§ **Prompt**: Go over the data and copy out each line with "muxes" in it.

§ **Provided records**:

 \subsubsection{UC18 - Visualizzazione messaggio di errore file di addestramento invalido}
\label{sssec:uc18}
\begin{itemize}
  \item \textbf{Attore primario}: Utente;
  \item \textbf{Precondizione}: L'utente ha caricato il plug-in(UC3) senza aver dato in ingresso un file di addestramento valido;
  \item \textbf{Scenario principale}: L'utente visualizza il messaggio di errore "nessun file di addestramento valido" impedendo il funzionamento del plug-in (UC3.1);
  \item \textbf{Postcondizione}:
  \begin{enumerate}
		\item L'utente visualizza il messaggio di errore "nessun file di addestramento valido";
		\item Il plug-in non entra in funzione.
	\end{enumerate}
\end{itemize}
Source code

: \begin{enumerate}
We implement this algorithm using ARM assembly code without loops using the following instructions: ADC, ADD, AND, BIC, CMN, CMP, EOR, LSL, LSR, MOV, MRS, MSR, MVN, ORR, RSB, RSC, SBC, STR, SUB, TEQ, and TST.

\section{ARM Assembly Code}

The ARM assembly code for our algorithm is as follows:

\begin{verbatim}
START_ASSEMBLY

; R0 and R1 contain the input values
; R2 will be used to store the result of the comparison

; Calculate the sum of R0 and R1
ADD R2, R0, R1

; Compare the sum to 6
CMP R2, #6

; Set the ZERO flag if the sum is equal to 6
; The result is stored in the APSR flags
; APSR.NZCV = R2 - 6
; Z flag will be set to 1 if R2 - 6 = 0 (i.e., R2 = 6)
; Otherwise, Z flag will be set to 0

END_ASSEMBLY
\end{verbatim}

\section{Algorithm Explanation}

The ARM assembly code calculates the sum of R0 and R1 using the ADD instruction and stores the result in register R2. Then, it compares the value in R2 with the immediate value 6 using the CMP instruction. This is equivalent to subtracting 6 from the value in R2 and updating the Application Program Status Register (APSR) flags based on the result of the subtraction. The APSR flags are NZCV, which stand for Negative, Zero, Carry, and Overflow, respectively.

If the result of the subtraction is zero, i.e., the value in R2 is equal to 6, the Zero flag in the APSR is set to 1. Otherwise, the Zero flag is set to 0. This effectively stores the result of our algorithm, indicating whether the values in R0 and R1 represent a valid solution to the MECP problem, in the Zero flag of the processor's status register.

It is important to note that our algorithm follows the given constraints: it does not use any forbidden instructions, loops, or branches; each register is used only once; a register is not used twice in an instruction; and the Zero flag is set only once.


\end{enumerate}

...

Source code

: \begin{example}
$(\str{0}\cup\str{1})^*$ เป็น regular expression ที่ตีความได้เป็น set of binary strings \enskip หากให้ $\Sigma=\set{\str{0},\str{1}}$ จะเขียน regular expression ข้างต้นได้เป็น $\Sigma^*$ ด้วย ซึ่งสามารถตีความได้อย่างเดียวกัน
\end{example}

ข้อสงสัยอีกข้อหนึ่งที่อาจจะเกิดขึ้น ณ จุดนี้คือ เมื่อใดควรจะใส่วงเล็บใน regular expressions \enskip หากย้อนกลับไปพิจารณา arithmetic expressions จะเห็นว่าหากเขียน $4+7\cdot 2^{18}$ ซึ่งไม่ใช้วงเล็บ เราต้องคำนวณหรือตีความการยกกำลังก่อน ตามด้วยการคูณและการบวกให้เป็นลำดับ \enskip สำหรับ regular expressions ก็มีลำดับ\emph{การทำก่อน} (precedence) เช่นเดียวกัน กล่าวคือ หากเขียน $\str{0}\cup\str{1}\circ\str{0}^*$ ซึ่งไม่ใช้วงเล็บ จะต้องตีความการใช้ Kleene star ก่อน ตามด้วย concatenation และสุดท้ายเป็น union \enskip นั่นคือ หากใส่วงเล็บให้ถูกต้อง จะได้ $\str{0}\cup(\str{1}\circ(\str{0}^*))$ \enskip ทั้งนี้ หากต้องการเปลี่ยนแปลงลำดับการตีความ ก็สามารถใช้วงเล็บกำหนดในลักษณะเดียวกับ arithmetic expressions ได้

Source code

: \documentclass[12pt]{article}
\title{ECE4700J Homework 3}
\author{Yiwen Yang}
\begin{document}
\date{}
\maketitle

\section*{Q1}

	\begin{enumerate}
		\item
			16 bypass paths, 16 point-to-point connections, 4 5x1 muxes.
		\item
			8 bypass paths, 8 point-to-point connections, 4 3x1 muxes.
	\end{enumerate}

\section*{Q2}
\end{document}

* * *

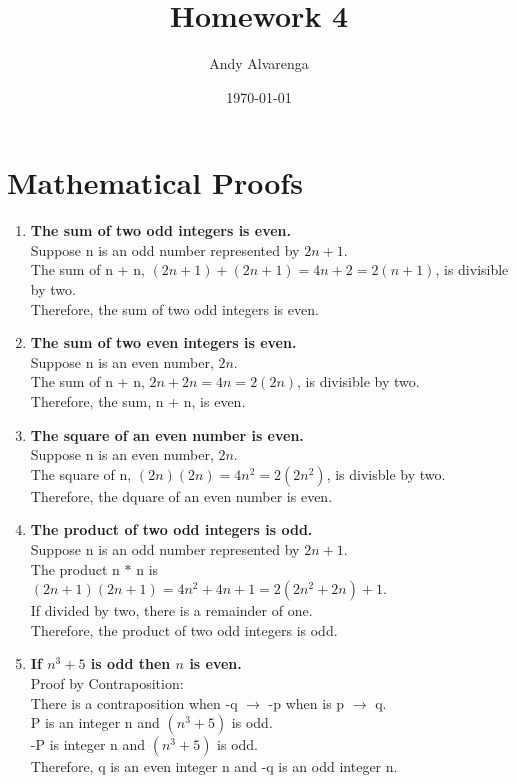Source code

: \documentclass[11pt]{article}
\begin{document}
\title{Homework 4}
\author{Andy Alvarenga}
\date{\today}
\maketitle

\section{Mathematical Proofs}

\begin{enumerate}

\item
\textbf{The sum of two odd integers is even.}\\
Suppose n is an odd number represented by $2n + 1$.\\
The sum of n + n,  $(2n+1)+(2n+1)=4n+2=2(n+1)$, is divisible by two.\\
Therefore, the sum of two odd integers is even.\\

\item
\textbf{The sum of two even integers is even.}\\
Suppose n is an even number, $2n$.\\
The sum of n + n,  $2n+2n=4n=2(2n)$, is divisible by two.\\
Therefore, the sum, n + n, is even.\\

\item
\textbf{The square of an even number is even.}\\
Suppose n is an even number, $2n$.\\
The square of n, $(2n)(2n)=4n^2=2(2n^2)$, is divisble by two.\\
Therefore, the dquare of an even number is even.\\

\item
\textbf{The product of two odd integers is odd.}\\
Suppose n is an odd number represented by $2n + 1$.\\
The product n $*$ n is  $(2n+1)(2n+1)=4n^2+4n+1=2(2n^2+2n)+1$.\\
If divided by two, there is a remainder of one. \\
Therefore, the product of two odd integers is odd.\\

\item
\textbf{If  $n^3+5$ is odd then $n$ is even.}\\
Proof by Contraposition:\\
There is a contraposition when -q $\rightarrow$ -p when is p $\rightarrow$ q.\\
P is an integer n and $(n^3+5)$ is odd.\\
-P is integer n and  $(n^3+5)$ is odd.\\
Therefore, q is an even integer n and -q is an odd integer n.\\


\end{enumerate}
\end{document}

§ **Response below**:
			16 bypass paths, 16 point-to-point connections, 4 5x1 muxes.
			8 bypass paths, 8 point-to-point connections, 4 3x1 muxes.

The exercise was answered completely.